On July 4, 1935, circus staff gather at the Ringling Bros. cookhouse to eat and celebrate.
Photo by E.J. Kelty, courtesy of the John and Mable Ringling Museum of Art

Food is a vital aspect of circus life, with an eclectic cuisine derived from many places and times. Like many of us, circus artists eat what they like—often reflecting where in the world they came from, nutritional considerations, and ingredients available. Accordingly, circus cooks learned to prepare regional specialties, as well as dishes and recipes provided by artists from abroad.

When circus people numbering in the thousands traveled across North America by train and performed in enormous tents, the cookhouse tent was one of the first erected in order to keep everyone fed for their long days of high-caloric burn. At Ringling Bros. and Barnum & Bailey Circus, more than one hundred people worked in the cookhouse to prepare thousands of meals—served by white-jacketed waiters three times a day and signaled by raising the cookhouse flag.

Breakfast typically included cereals, bread, pancakes, fresh fruit if available, thousands of eggs, bacon, and coffee. Lunch and dinner provided soup, salad (with fresh ingredients if available), stewed or barbecued meats, potatoes or other starches, and simple desserts, along with coffee, tea, or milk. Thanks to the wider availability of foods today, circus artists have more options, but the meals remain an important part of the day and a shared part of circus life.
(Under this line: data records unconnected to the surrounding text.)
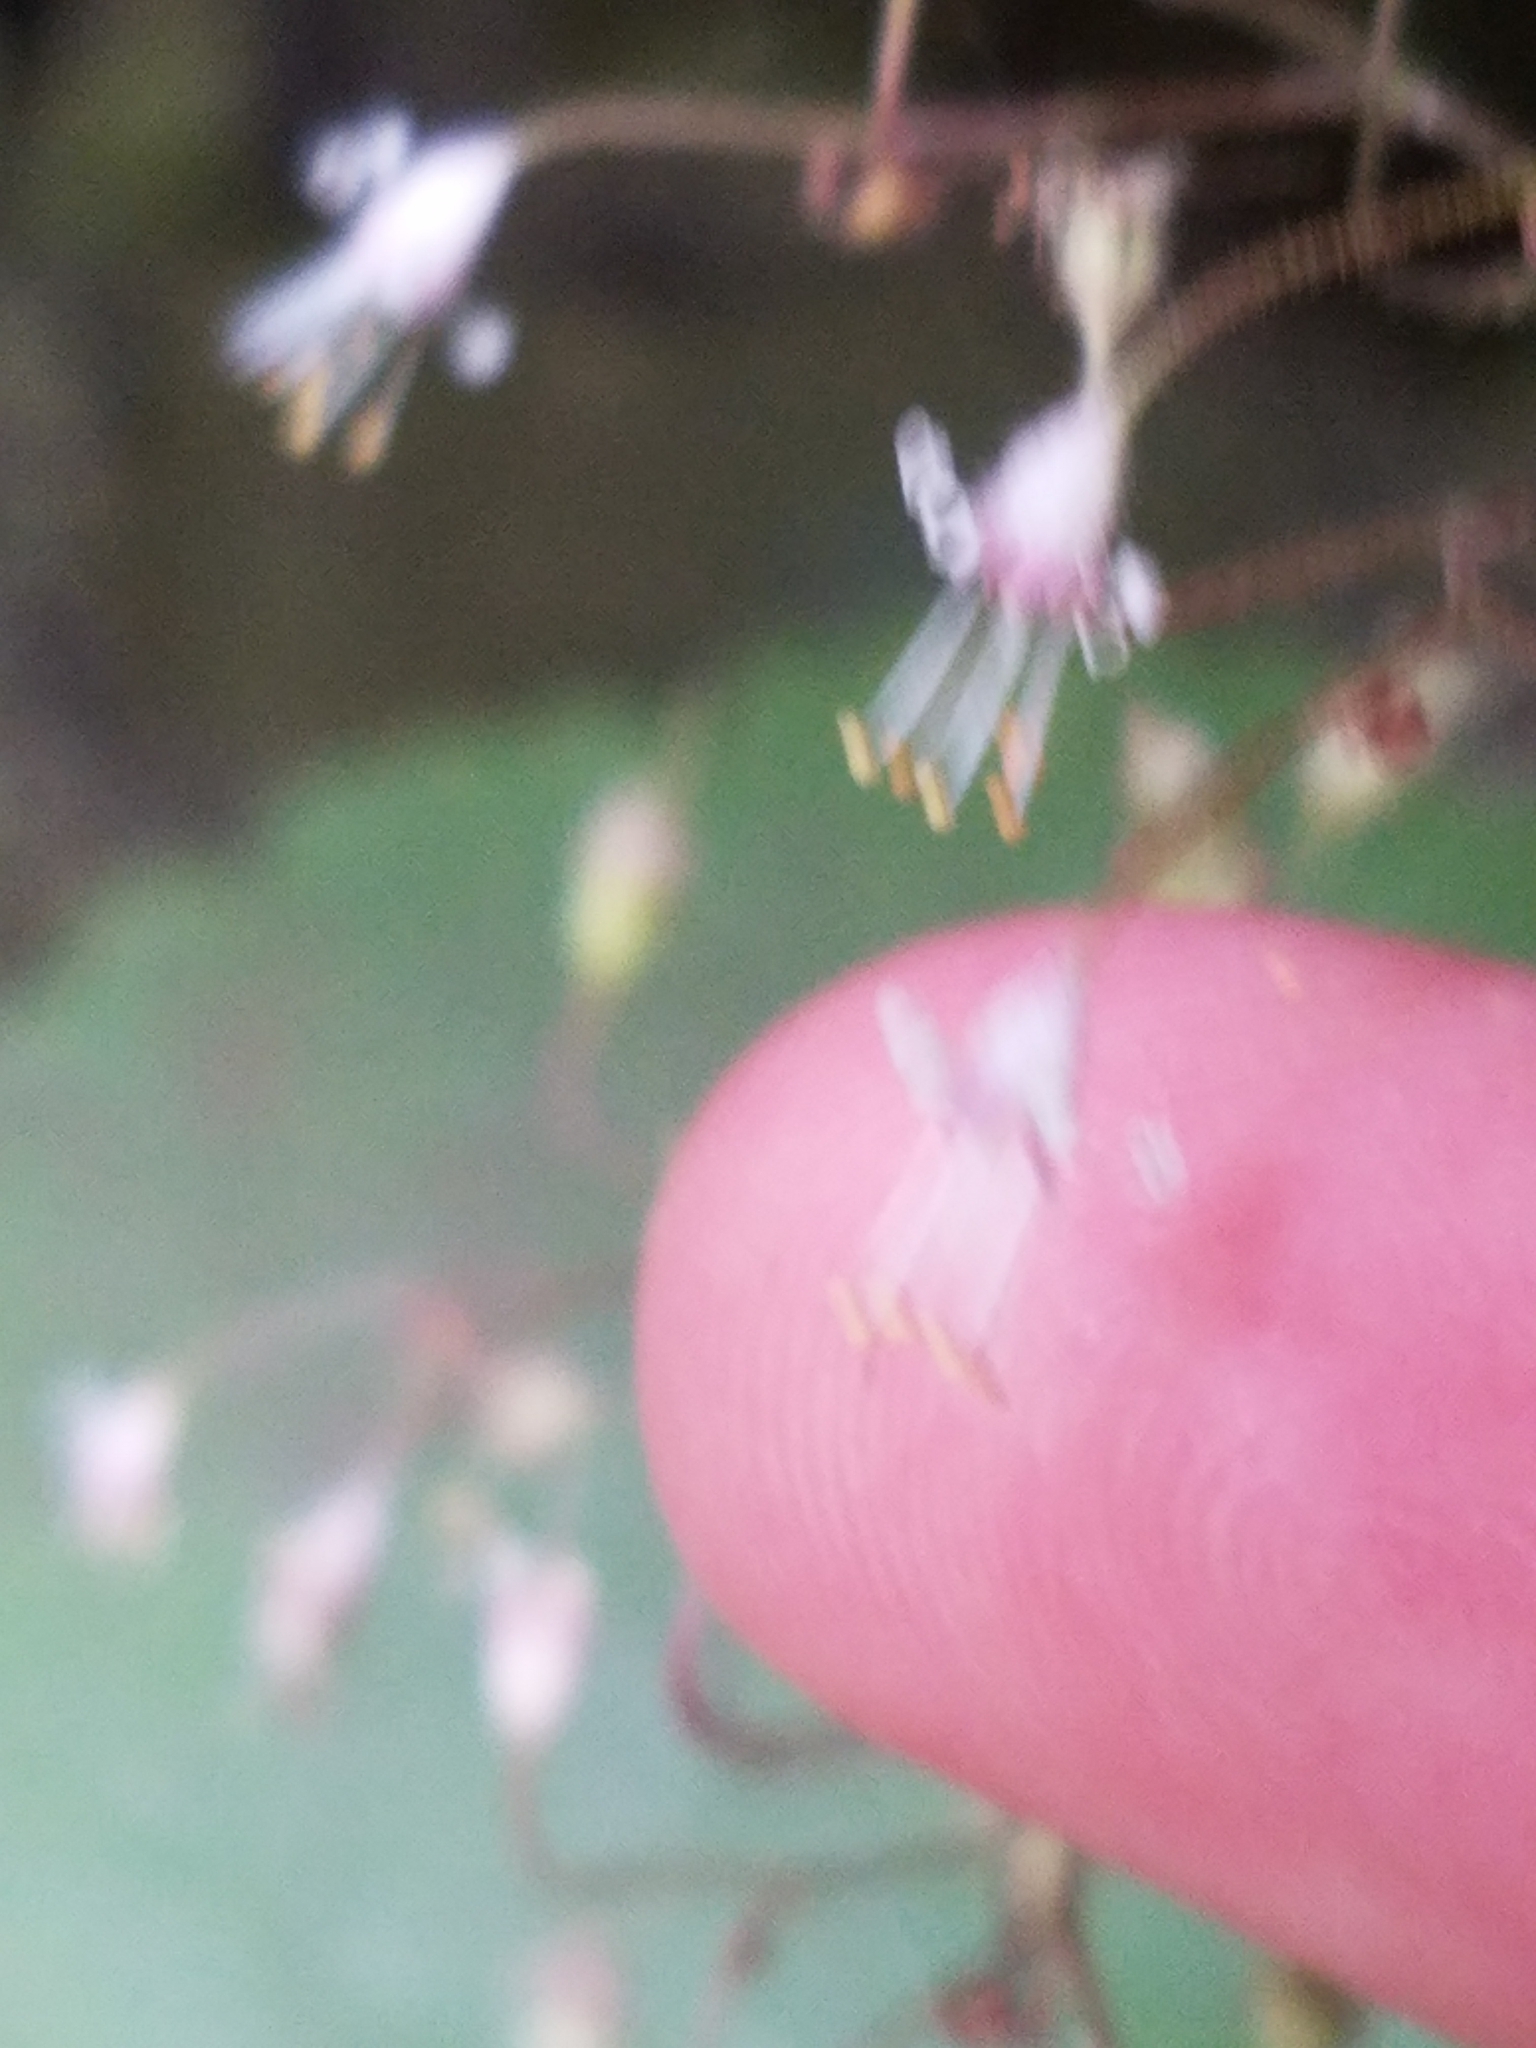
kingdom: Plantae
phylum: Tracheophyta
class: Magnoliopsida
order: Saxifragales
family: Saxifragaceae
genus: Heuchera
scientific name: Heuchera parviflora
At the Carson and Barnes Circus in 1995, “no whistling” was one of the cookhouse rules.
At the Carson and Barnes Circus in 1995, “no whistling” was one of the cookhouse rules.
Photo by Dawn Rogala, courtesy of Smithsonian’s National Museum of American History

The Festival Cookhouse

At the 2017 Folklife Festival, four circus cooks will demonstrate various dishes and share stories about the many tastes of circus food. Watch for the cookhouse flag!

See a full schedule of Cookhouse events

Sarah Chapman joined Sailor Circus at age twelve and has performed aerial acts for twenty years. Her love for cooking inspired her to publish four circus-themed cookbooks and a memoir. She is also an independent scholar of circus culture and gives circus-related presentations at national conferences.
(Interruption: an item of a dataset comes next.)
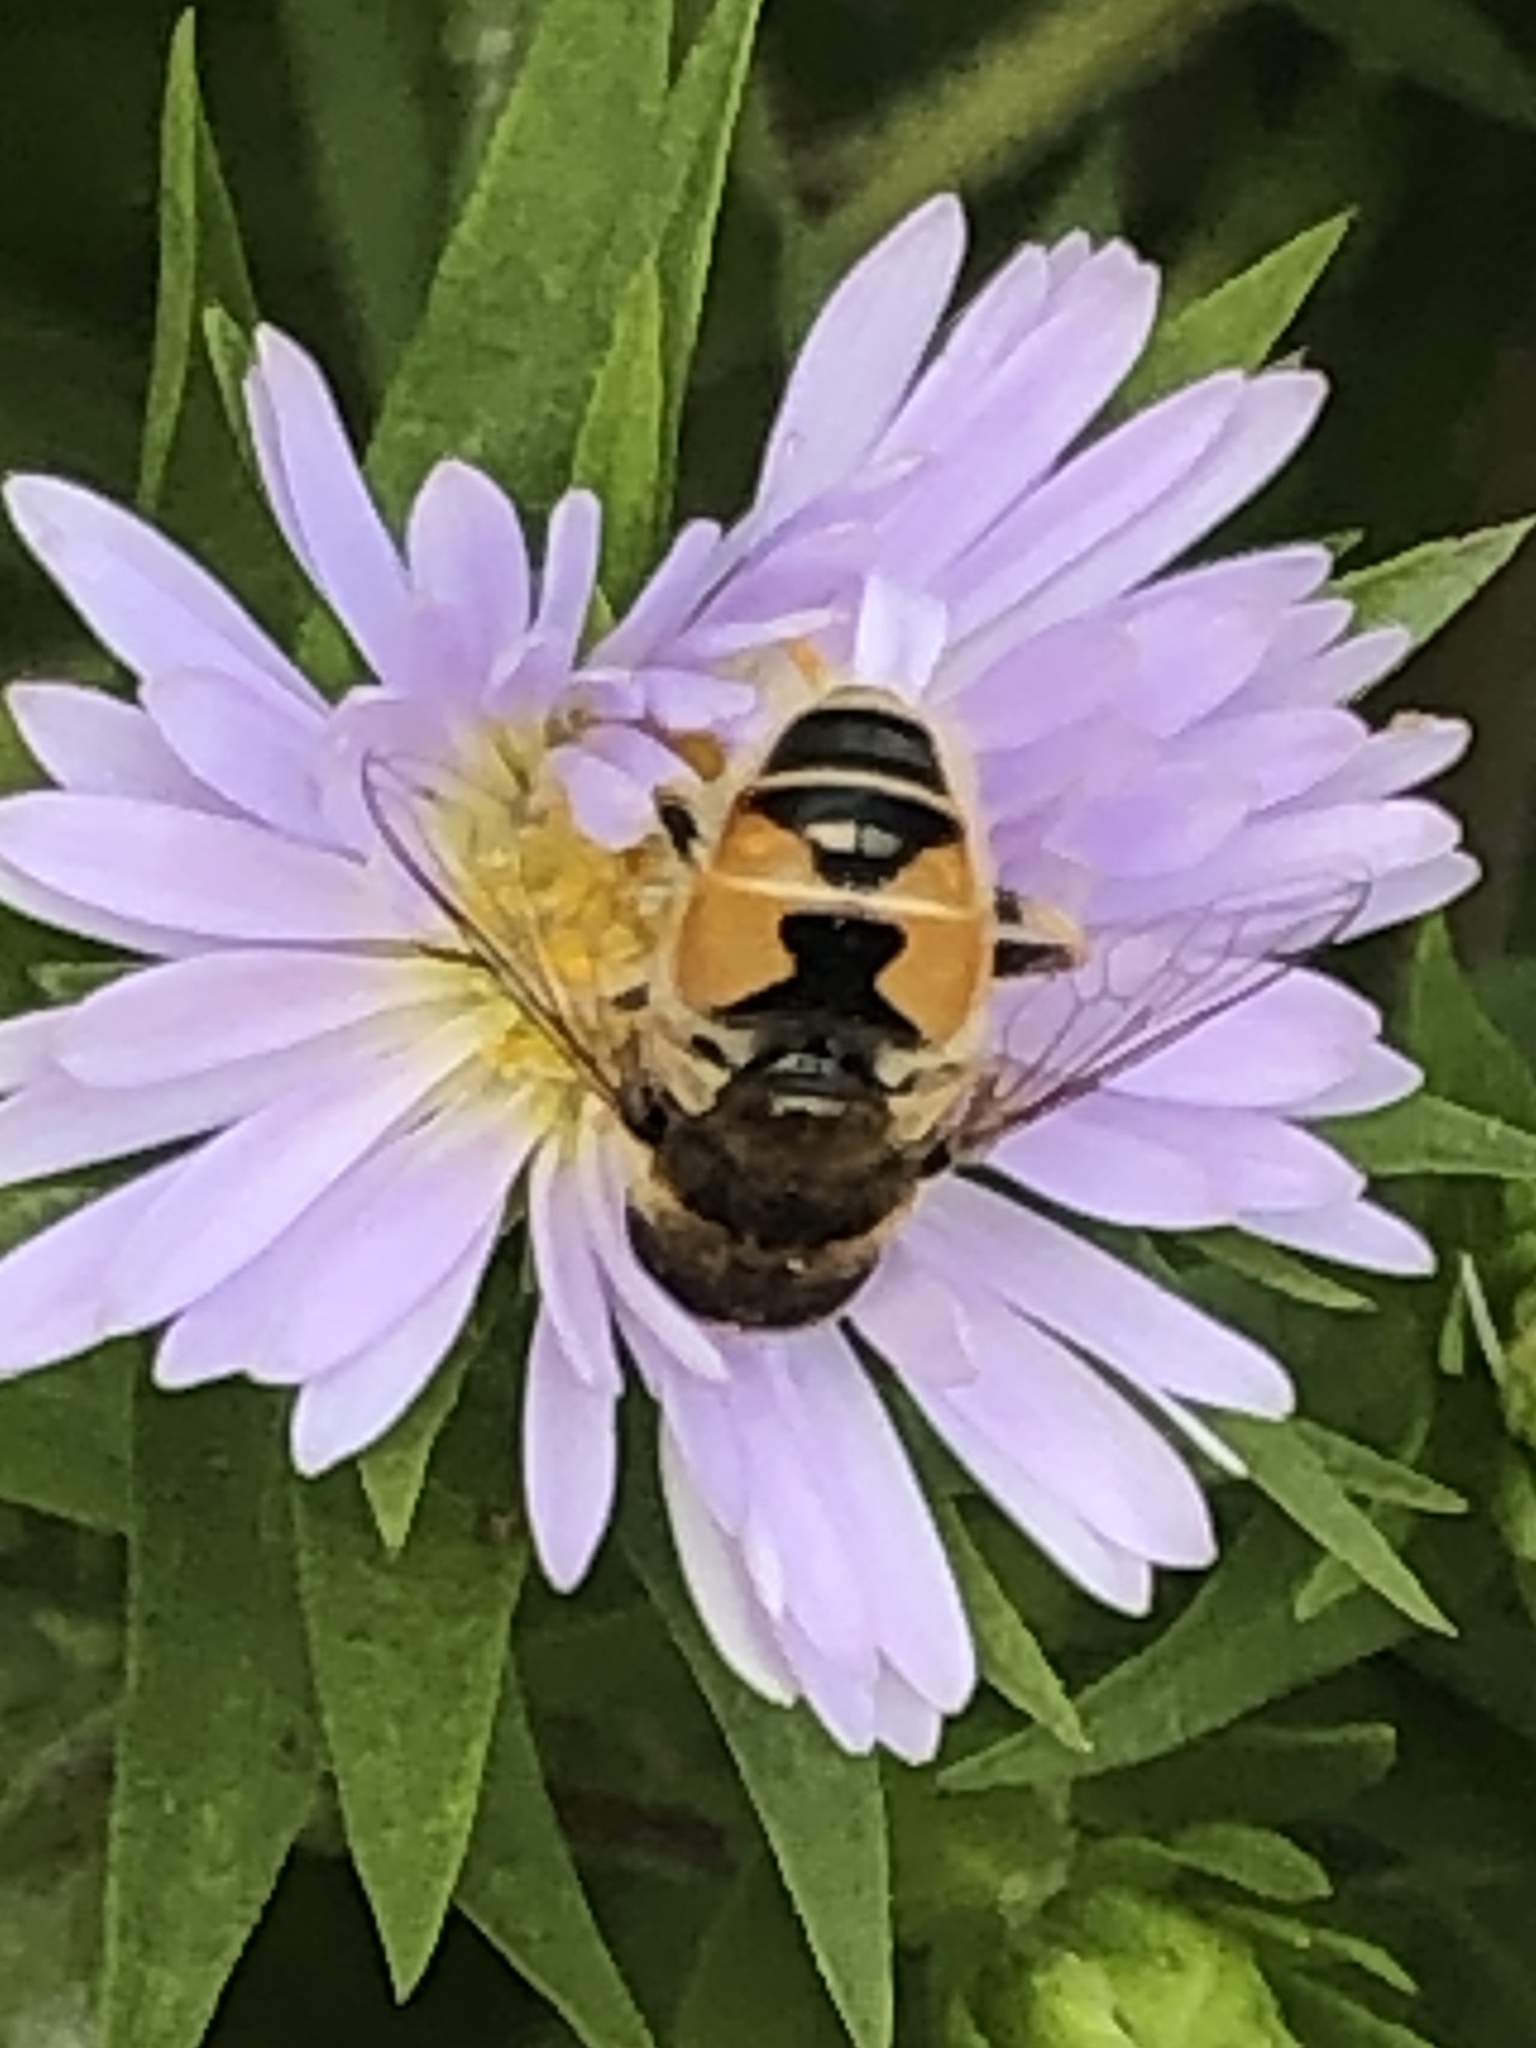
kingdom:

Rebecca Geren has worked in the restaurant industry for more than twenty years. With her husband Chris, she opened a food cart that serves quality local foods. Their three children are all part of the Wenatchee Youth Circus. While traveling alongside her kids, she helps run the cook shack, serving healthy meals for the performers.

Raymond Slizewski received a degree in culinary arts at Newbury College in Boston. He has spent thirty years cooking for others, including six years as chef for the Big Apple Circus, where he operated a recreation/community hall called the Cookhouse that ran twenty-four hours a day. With circus workers coming from all over the world, he has spent much time creating culturally diverse dishes.

Amity Stoddard joined Circus Smirkus in 2003 as kitchen director and documented her travels in a memoir-in-stories. Since then, she has worked as touring artistic office manager for Big Apple Circus, touring chef for Cirque du Soleil, and assisting coach/manager for Academy of Circus Arts. In 2015, she co-founded the Sellam Circus School.